Efficient way for Chunking CSV Files or Structured Data

What is the best way to chunk CSV files - based on rows or columns for generating embeddings for efficient retrieval ?

2 Likes

Depends on what you are trying to achieve as the final result

CSV data is one of the sources for our RAG app, I am already selecting only the necessary columns and my theory is that the chunking logic for structured vs unstructured data should be different.

Without specifics hard to tell:

  1. RAG app - what is the object structure stored in the app?
  2. What are the columns in the CSV?
  3. What is the typical content of the cells per column? And what are the text size ranges?
  4. How does the text in the cells look like (raw unformatted, raw formatted/split in sections/paragraphs/etc., markdown, html, xml, json, etc.)?
  5. What’s the goal of the app outside of the RAG engine?

Thank you for the questions, they are helpful in thinking through. I cannot share any specifics since we have an NDA, however, the content is a combination of text and numbers, a good analogy is a database of books in a public library system. The applications intent is the ability to query over structured (csv) data and unstructured data to answer questions in a multi-step retrieval process. chatGPT Plus ( 4-o) is able to process the CSV and answer questions and I would like to replicate that behavior across multiple CSVs for our specific set of use cases.

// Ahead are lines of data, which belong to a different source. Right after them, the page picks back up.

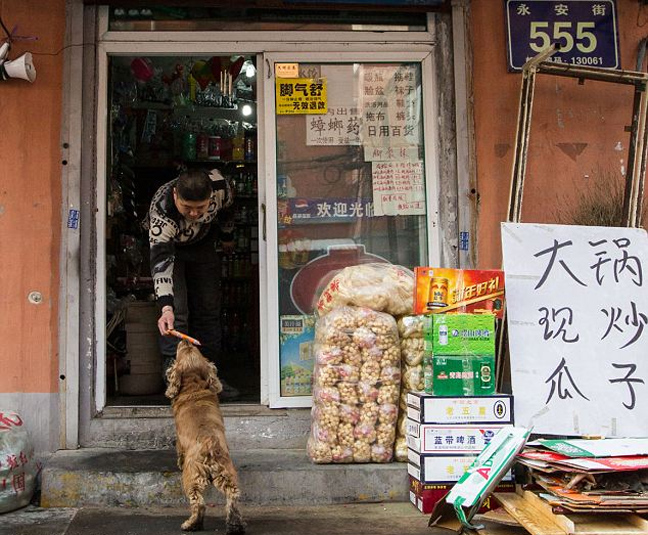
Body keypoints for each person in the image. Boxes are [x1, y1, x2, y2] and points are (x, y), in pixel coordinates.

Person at [148, 168, 238, 397]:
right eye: (187, 207)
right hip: (171, 250)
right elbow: (161, 265)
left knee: (208, 309)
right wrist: (165, 307)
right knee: (177, 312)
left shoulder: (221, 187)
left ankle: (212, 378)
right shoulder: (161, 213)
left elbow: (229, 209)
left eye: (201, 207)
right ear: (176, 195)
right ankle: (175, 382)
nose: (194, 213)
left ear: (211, 197)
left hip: (204, 243)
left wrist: (227, 236)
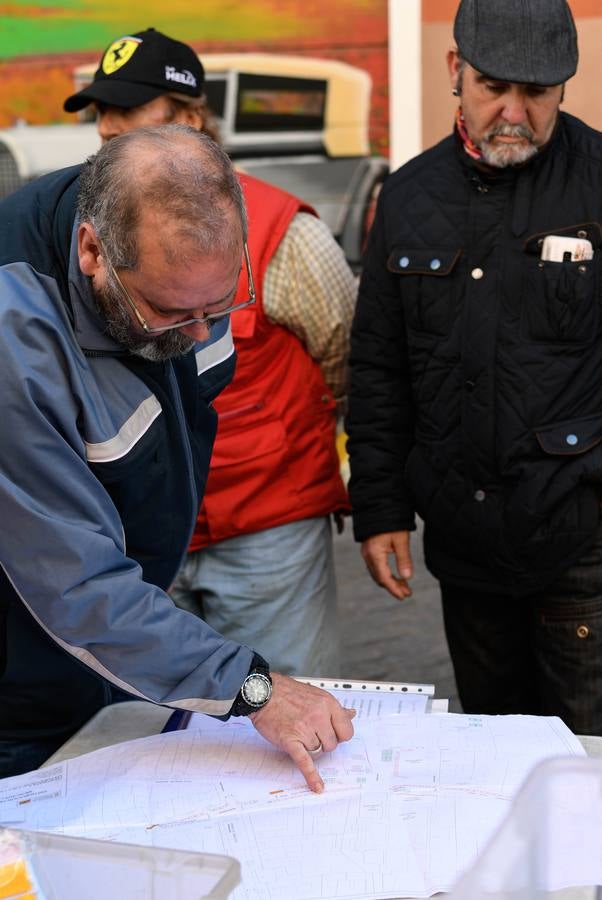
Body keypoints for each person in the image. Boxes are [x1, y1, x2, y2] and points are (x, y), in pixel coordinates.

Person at [0, 124, 355, 783]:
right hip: (23, 692)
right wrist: (252, 688)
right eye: (169, 312)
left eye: (220, 307)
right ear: (92, 252)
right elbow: (75, 587)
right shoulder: (13, 338)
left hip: (120, 645)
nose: (198, 333)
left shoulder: (185, 276)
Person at [64, 28, 355, 677]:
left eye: (128, 116)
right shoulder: (94, 233)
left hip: (266, 536)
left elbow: (345, 358)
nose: (108, 132)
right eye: (101, 119)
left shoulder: (285, 230)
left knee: (289, 712)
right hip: (142, 534)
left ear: (191, 119)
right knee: (165, 742)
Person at [347, 0, 602, 734]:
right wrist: (383, 509)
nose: (515, 111)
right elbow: (380, 367)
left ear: (563, 88)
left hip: (581, 544)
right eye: (495, 86)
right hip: (464, 548)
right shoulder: (408, 194)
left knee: (586, 773)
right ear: (455, 70)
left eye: (538, 92)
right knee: (492, 766)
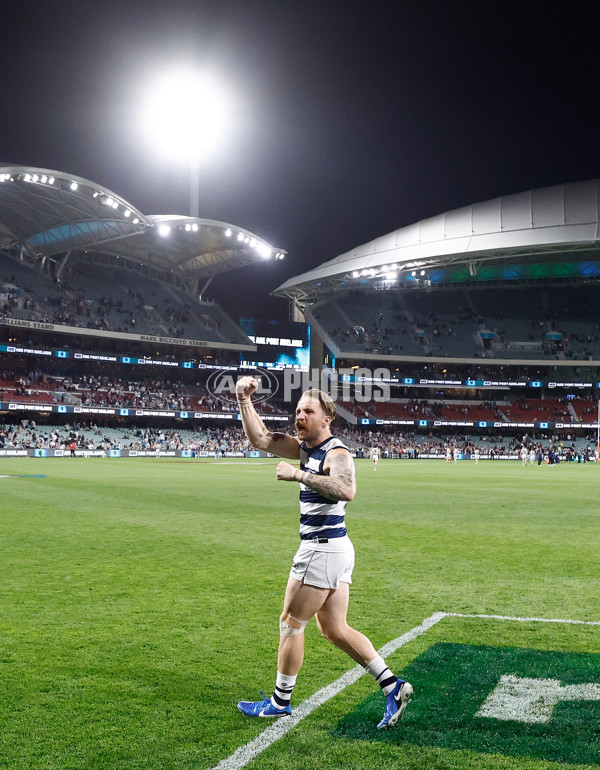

Here is an old video I made few months ago about this, one of my oldest videos :smile:

I have an Assistant made with API, and he will use the RAG to read the CSV file. Here are instructions and some functions as example flexiai/examples/Instructions and functions examples/assistant_using_csv.md at main · SavinRazvan/flexiai · GitHub

Here is the Repo:

Personally I prefer to structure my thinking backwards from the final goal:

  1. What is the feature you need to develop.
  2. How that should work (user story).
  3. What are the current workflows the humans use to get this thing done.
  4. What is common in those workflows and why?
  5. What would be the ideal workflow (general bricks)
  6. From the workflow’s last step backwards:
  • what is the outcome at this step (data structure model)?
  • how it is produced?
  • what is the input needed to perform this operation (data structure model)?
  • how this step works (detailed sub-procedure)
  • repeat for all steps in reverse order
  1. What is the best way to organize the data storage for the models generated in step #6
  2. How to process the available data to produce the storable items described in #7 (workflow)
  3. Where do I get the data to feed in step #8 (sources + way to find the data)
  4. Where are the weak points in the system above and how to improve them.

Hope that helps

As weak points (on the spot):

  • numbers processing by LLM is probably to replace by regular programming
  • double check your data models in RAG engine so that they make sense for retrieval operations and do not stay inside the thinking box of the domain you’re working with
  • often it is better to pull more data out of vector DB and pass through the “data quality filter” before selecting items to stuff into your prompts
  • ideally, retrieved data item should not need post processing to be inserted in prompt (so it’s more your prompt that will decide how you store the data) because you data-mine once and search for it all the time
  • use classic code whenever possible as LLM is not the exact science and errors fly all over, the best approach on the long run is to use LLM as a tool to allow classic code access easily the semantics( /si’mantiks/ - the meaning as you hear it™ - will be my new brand for my AI tools) of your data to be able to use solid logic to process it
  • break LLM tasks as much as you can to simplify them and be able to use short prompts on cheap models
  • log your operations with input/output from the start to gather the training data for fine-tuning in case you need it later on
2 Likes

Here’s what I experimented with. Preprocessed my csv dataset to generate a single csv file with the necessary information and followed the “design pattern” specified in this cookbook to create a to create a text summary column for retrieval. Since embeddings work effectively on textual data and rightfully so, I baked in a “semantic” meaning to each row. For example: if I have a table of books, my summary column includes : Book Title : “As the crow flies”, Author : “John Grisham”,“Price : $12.5”.

I do think that for certain use cases the LLM may be an overkill, however, my theory is if you can ask a question in natural language , LLM + classic programming should be able to provide the results.

Other options could include having a text to sql prompt feature and actually running the sql query as part of the conversation chain. However, I think that is only a temporary solution.

1 Like

Were you able to achieve good results by following this approach?
I am also trying to resolve such problem where my file has a mixture of html, tabular, simple text and repeated data, however I am not able to get good results. I have tried number of things till now.

@gurjant.singh are you able to share specifically what have you tried and what is not working?